Household rubber gloves have been used for washing dishes and cleaning in the home since the 1960s. Many different designs of gloves have been available in many colors, but traditional designs are yellow or pink with long cuffs. While these remain the most popular patterns today, gloves can be obtained that range from wrist-length to those that are shoulder-length. There are even gloves that are pre-attached to shirts and bodysuits for added protection.

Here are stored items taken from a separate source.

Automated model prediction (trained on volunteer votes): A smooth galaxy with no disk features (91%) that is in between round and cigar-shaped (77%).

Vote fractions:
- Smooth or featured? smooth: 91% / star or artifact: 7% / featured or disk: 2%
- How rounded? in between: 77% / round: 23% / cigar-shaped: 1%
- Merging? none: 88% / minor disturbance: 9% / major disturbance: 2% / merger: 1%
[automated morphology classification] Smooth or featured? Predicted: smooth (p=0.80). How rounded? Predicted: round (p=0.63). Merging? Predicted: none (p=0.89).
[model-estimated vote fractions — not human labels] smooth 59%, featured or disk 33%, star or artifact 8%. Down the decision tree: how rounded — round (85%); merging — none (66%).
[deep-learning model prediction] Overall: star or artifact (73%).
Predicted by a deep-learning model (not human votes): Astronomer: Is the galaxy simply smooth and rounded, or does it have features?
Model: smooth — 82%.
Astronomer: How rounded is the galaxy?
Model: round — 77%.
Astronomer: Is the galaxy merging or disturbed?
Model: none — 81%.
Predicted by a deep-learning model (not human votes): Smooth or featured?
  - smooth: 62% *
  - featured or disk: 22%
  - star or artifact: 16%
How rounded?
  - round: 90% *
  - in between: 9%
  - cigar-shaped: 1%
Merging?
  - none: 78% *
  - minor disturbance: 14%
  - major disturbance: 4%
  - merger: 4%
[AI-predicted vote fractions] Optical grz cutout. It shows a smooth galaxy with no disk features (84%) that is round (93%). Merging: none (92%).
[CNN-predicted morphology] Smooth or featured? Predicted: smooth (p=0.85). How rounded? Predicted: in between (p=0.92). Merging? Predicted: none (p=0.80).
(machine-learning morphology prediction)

Rubber gloves are best worn with a skin-tight fit which, while still allowing for the hands to breathe, makes it easier to hold objects and manipulate them. The palms and fingers usually have a raised pattern which helps provide a good grip when handling objects. Wearing gloves protects the hands from harsh detergents and other cleaning products that are used in the home and elsewhere.

These gloves are traditionally used by people cleaning in the home and are popular with professional cleaners and for clearing up in shops, cafes, and other public places. The thickness of the gloves and the long cuffs provide excellent protection for all general cleaning tasks and are useful for all chores where the hands need to be put into water, and provide protection when vacuuming, dusting, and polishing.

The most common material used for making household gloves is latex, a form of rubber. Usually, the gloves have a cotton "flock" lining for easily taking them on and off. They are available in a wider range of colors and cuff lengths. Problems with latex rubber include allergic reactions and poor protection against such substances as solvents. Other materials used to alleviate this are PVC, nitrile, and neoprene. Natural rubber that has been chemically treated to reduce the amount of antibody generators, such as Vytex Natural Rubber Latex, can be used to produce a glove that retains the properties of traditional rubber while exposing the user to significantly reduced amounts of latex allergens.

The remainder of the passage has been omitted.